Please write out the lines of the data exactly, beginning with the first and ending with the line containing "gssystem, bytte fuktsperre"; leave the pictures behind.
== EXERCISE DATA
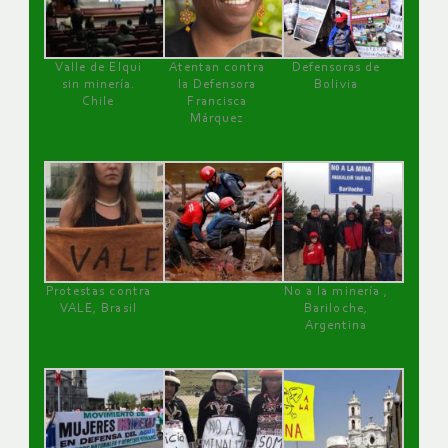
Valle de Elqui
Atentan contra
Defensoras de
sin minería.
la Defensora
Bolivia
Chile
Francisca
Márquez
Protestas contra
No a la minería ,
VALE, Brasil
Bariloche,
Argentina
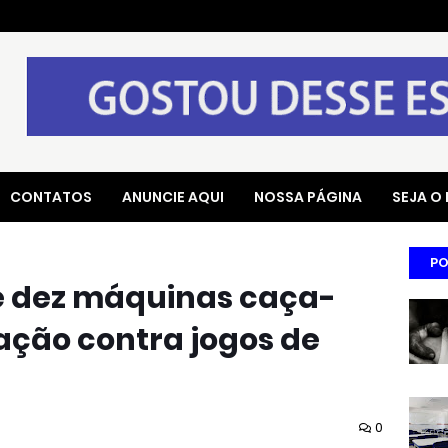
CONTATOS
ANUNCIE AQUI
NOSSA PÁGINA
SEJA O
PO
e dez máquinas caça-
ação contra jogos de
0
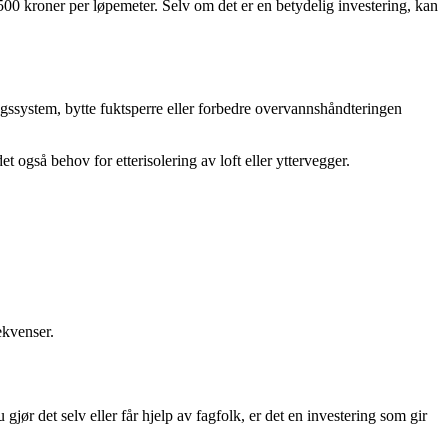
500 kroner per løpemeter. Selv om det er en betydelig investering, kan
gssystem, bytte fuktsperre eller forbedre overvannshåndteringen
t også behov for etterisolering av loft eller yttervegger.
ekvenser.
gjør det selv eller får hjelp av fagfolk, er det en investering som gir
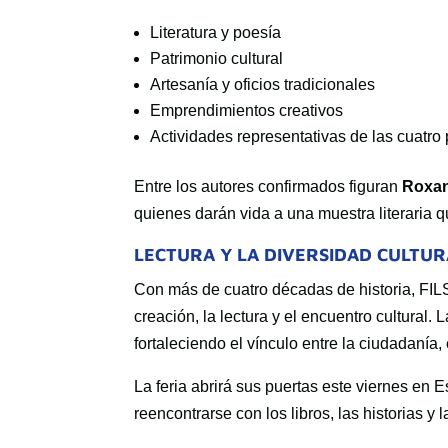
Literatura y poesía
Patrimonio cultural
Artesanía y oficios tradicionales
Emprendimientos creativos
Actividades representativas de las cuatro 
Entre los autores confirmados figuran
Roxan
quienes darán vida a una muestra literaria que
LECTURA Y LA DIVERSIDAD CULTUR
Con más de cuatro décadas de historia, FI
creación, la lectura y el encuentro cultural.
fortaleciendo el vínculo entre la ciudadanía, e
La feria abrirá sus puertas este viernes en 
reencontrarse con los libros, las historias y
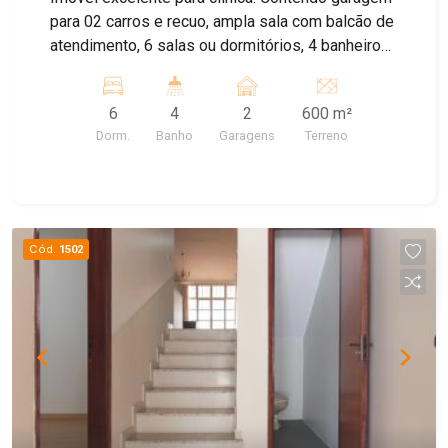
morar com espaço, privacidade e tranquilidade,
para 02 carros e recuo, ampla sala com balcão de
em um endereço valorizado da cidade. Agende
atendimento, 6 salas ou dormitórios, 4 banheiros
sua visita com um de nossos corretores!
e ampla cozinha. Lindo Jardim.
6
4
2
600 m²
Dorm.
Banho
Garagens
Terreno
Cód.
1502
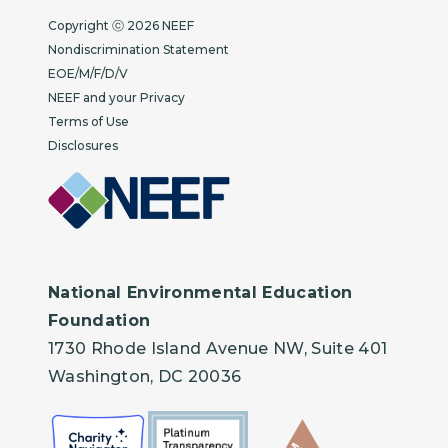
Copyright
Copyright ⓒ 2026 NEEF
Nondiscrimination Statement
EOE/M/F/D/V
NEEF and your Privacy
Terms of Use
Disclosures
National Environmental Education
Foundation
1730 Rhode Island Avenue NW, Suite 401
Washington, DC 20036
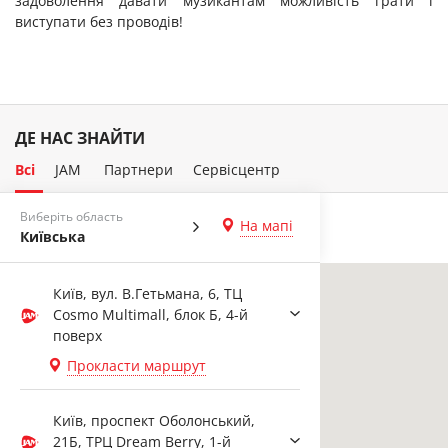
задоволення давати музикантам можливість грати і
виступати без проводів!
ДЕ НАС ЗНАЙТИ
Всі
JAM
Партнери
Сервісцентр
Виберіть область
На мапі
Київська
Київ, вул. В.Гетьмана, 6, ТЦ
Cosmo Multimall, блок Б, 4-й
поверх
Прокласти маршрут
Київ, проспект Оболонський,
21Б, ТРЦ Dream Berry, 1-й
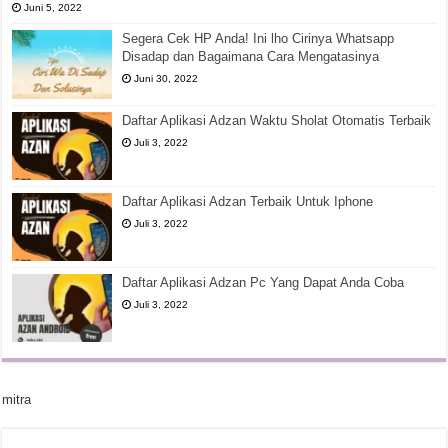
Juni 5, 2022
Segera Cek HP Anda! Ini lho Cirinya Whatsapp
Disadap dan Bagaimana Cara Mengatasinya
Juni 30, 2022
Daftar Aplikasi Adzan Waktu Sholat Otomatis Terbaik
Juli 3, 2022
Daftar Aplikasi Adzan Terbaik Untuk Iphone
Juli 3, 2022
Daftar Aplikasi Adzan Pc Yang Dapat Anda Coba
Juli 3, 2022
mitra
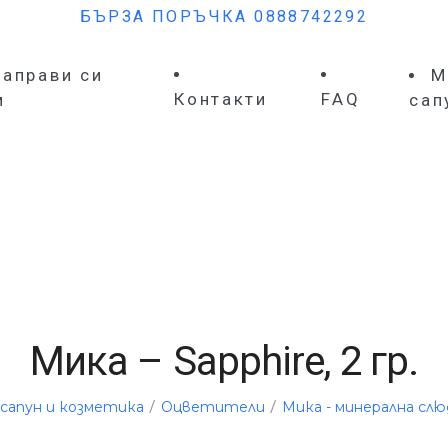
БЪРЗА ПОРЪЧКА 0888742292
Направи си
М
Контакти
FAQ
м
сап
Мика – Sapphire, 2 гр.
/
/
сапун и козметика
Оцветители
Мика - минерална слю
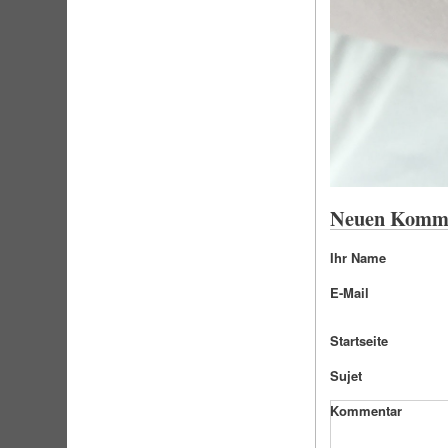
Neuen Komme
Ihr Name
E-Mail
Startseite
Sujet
Kommentar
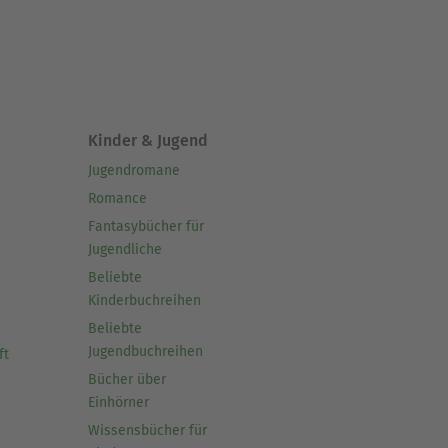
 mehr wegzudenken. So
ößten Science-Fiction-Serie
 publiziert. Die
Kinder & Jugend
rückte Hartmut Kasper mit
Jugendromane
Romance
Fantasybücher für
Jugendliche
Beliebte
Kinderbuchreihen
Beliebte
Jugendbuchreihen
ft
Bücher über
Einhörner
Wissensbücher für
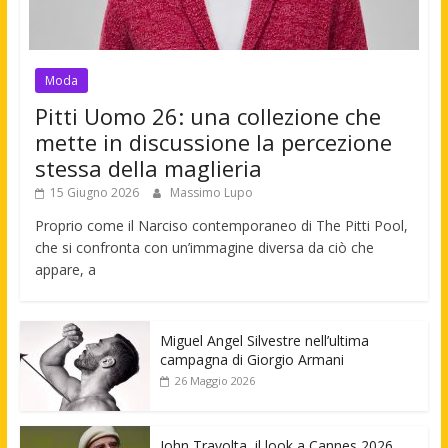
Moda
Pitti Uomo 26: una collezione che
mette in discussione la percezione
stessa della maglieria
15 Giugno 2026
Massimo Lupo
Proprio come il Narciso contemporaneo di The Pitti Pool,
che si confronta con un’immagine diversa da ciò che
appare, a
Miguel Angel Silvestre nell’ultima
campagna di Giorgio Armani
26 Maggio 2026
John Travolta, il look a Cannes 2026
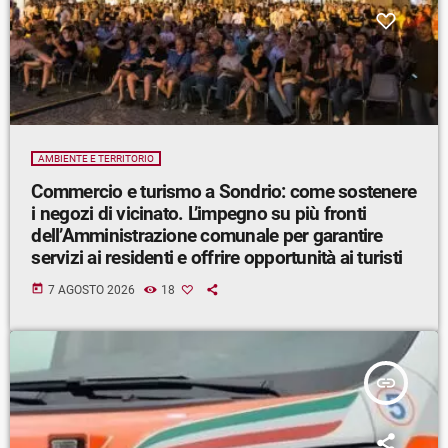
AMBIENTE E TERRITORIO
Commercio e turismo a Sondrio: come sostenere
i negozi di vicinato. L’impegno su più fronti
dell’Amministrazione comunale per garantire
servizi ai residenti e offrire opportunità ai turisti
today
7 AGOSTO 2026
18
insert_link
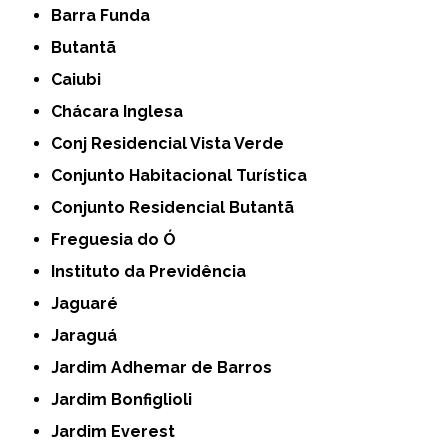
Barra Funda
Butantã
Caiubi
Chácara Inglesa
Conj Residencial Vista Verde
Conjunto Habitacional Turística
Conjunto Residencial Butantã
Freguesia do Ó
Instituto da Previdência
Jaguaré
Jaraguá
Jardim Adhemar de Barros
Jardim Bonfiglioli
Jardim Everest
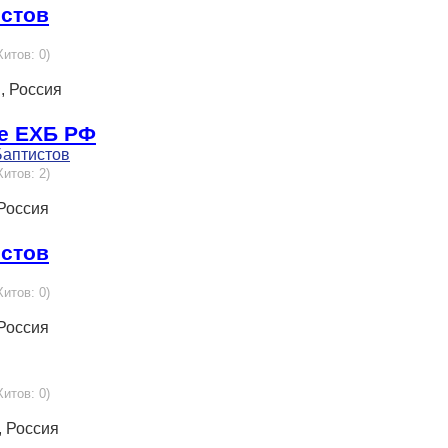
истов
Хитов: 0)
, Россия
е ЕХБ РФ
Баптистов
Хитов: 2)
 Россия
истов
Хитов: 0)
 Россия
Хитов: 0)
, Россия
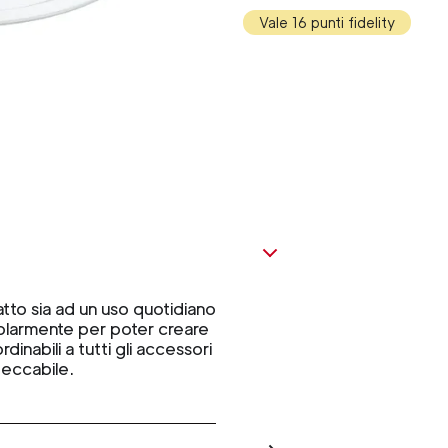
Vale 16 punti fidelity
atto sia ad un uso quotidiano
golarmente per poter creare
dinabili a tutti gli accessori
peccabile.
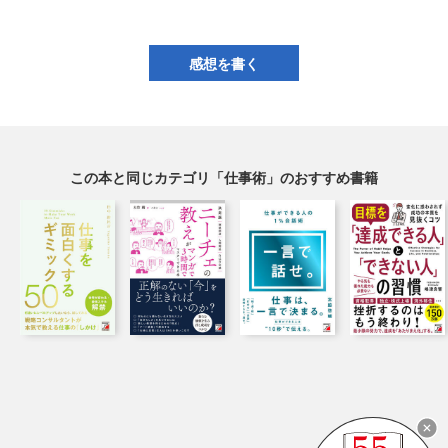
感想を書く
この本と同じカテゴリ「仕事術」のおすすめ書籍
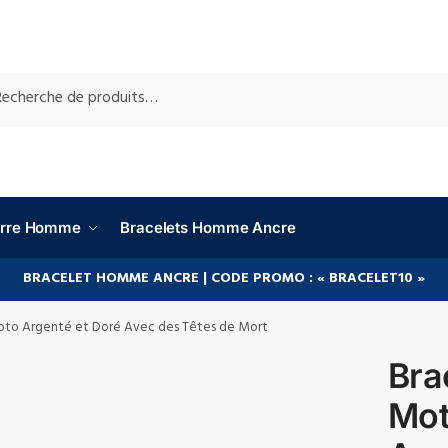
RCHE
ierre Homme
Bracelets Homme Ancre
BRACELET HOMME ANCRE | CODE PROMO : « BRACELET10 »
oto Argenté et Doré Avec des Têtes de Mort
Bra
Mot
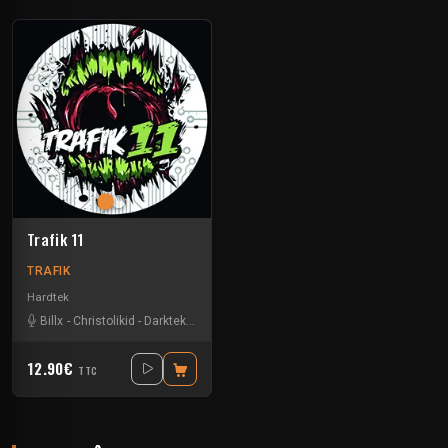
Trafik 11
TRAFIK
Hardtek
Billx
-
Christolikid
-
Darktek
-
Floxytek
12.90€
TTC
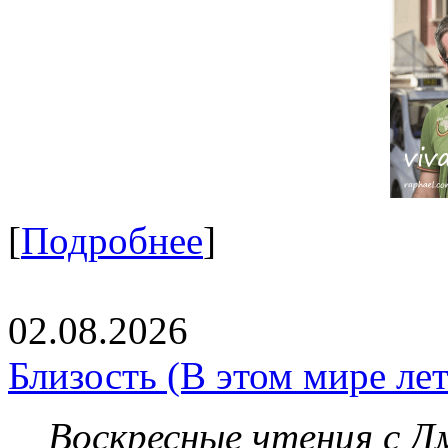
[
Подробнее
]
02.08.2026
Близость (В этом мире летя
Воскресные чтения с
====
* TASK OUTPUT
Valle de Elqui
Atentan contra
Defensoras de
sin minería.
la Defensora
Bolivia
Chile
Francisca
Márquez
Protestas contra
No a la minería ,
VALE, Brasil
Bariloche,
Argentina
CONTATOS
ANUNCIE AQUI
NOSSA PÁGINA
SEJA O
PO
e dez máquinas caça-
ação contra jogos de
0
500 kroner per løpemeter. Selv om det er en betydelig investering, kan
gssystem, bytte fuktsperre eller forbedre overvannshåndteringen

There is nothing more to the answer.